Look, you cannot choose to be born. You can decide whether to jump under a bus or not, so you can choose when you die, but its an imperfect control, because you could have a heart attack or a stroke or an accident and be dead at any time. So, you cannot control when you are born, you can only partially imperfectly control when you are going to die, how can anyone say they “own” their life?
And if you dont have a right to life, how can you possibly have a right to die?
Its not about using God to bludgeon people. The point is that you are the custodian of your life, rather than the “owner” of it. You can (imperfectly) decide what you are going to do with that gift of life, for good or ill, but because you are a custodian, not an owner, other people have a share too. I am me, but I am also someone else’s son, someone else’s husband, somone else’s friend, someone else’s teacher or confidant. If I choose to end “my” life, I am also destroying that which affects other people. Suicide is often portrayed as being a selfless act “I dont want to be a burden any more”, but in fact I would argue its usually an extremely selfish one. “I can’t bear living any more” “I can’t stand it” “I’m going to die anyway” “I, I, I...”.

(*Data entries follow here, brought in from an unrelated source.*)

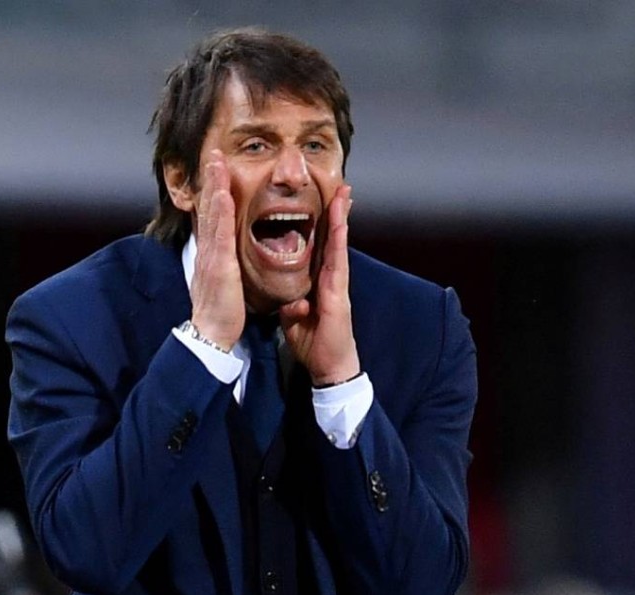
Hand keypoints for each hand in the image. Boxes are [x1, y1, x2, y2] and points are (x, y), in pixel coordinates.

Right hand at [190, 150, 245, 350]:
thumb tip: (226, 255)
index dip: (213, 191)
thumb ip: (223, 265)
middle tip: (213, 154)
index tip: (215, 169)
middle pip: (209, 208)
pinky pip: (220, 234)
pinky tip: (222, 194)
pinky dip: (220, 212)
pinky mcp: (219, 265)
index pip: (212, 216)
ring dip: (214, 186)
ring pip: (213, 215)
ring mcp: (212, 256)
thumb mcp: (221, 282)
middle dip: (210, 179)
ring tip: (215, 162)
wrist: (211, 334)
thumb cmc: (221, 312)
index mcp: (211, 254)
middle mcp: (208, 250)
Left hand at [279, 185, 360, 385]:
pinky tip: (340, 226)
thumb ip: (292, 305)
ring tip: (343, 196)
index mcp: (320, 283)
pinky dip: (339, 243)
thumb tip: (290, 299)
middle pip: (333, 240)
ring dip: (341, 220)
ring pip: (338, 246)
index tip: (326, 201)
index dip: (323, 225)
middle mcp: (331, 279)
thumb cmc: (314, 344)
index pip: (321, 247)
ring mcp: (338, 286)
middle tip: (341, 187)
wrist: (329, 368)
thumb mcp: (296, 320)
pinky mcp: (338, 295)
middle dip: (338, 213)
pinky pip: (337, 264)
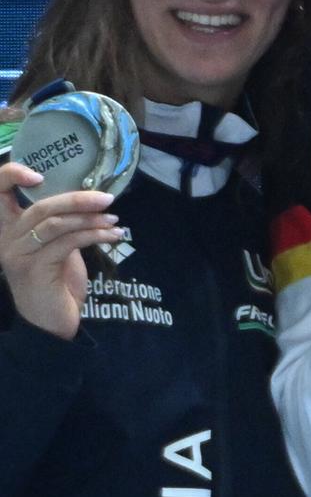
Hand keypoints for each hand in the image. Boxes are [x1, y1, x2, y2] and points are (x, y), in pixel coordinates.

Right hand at [0, 163, 124, 338]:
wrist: (52, 323)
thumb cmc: (56, 281)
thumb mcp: (57, 245)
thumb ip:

You could say that not “owning” your own life is allowing other people to enslave you, but its a very odd way of looking at it. Our control of our “own” life is so imperfect and anyway, no man is an island. Would you really want to not have other people share your life? To do that you would have to be utterly independent of everyone else, and that would be horrible.
And if you dont have a right to life, how can you possibly have a right to die?But we do have a right to life, and thus a right to end it.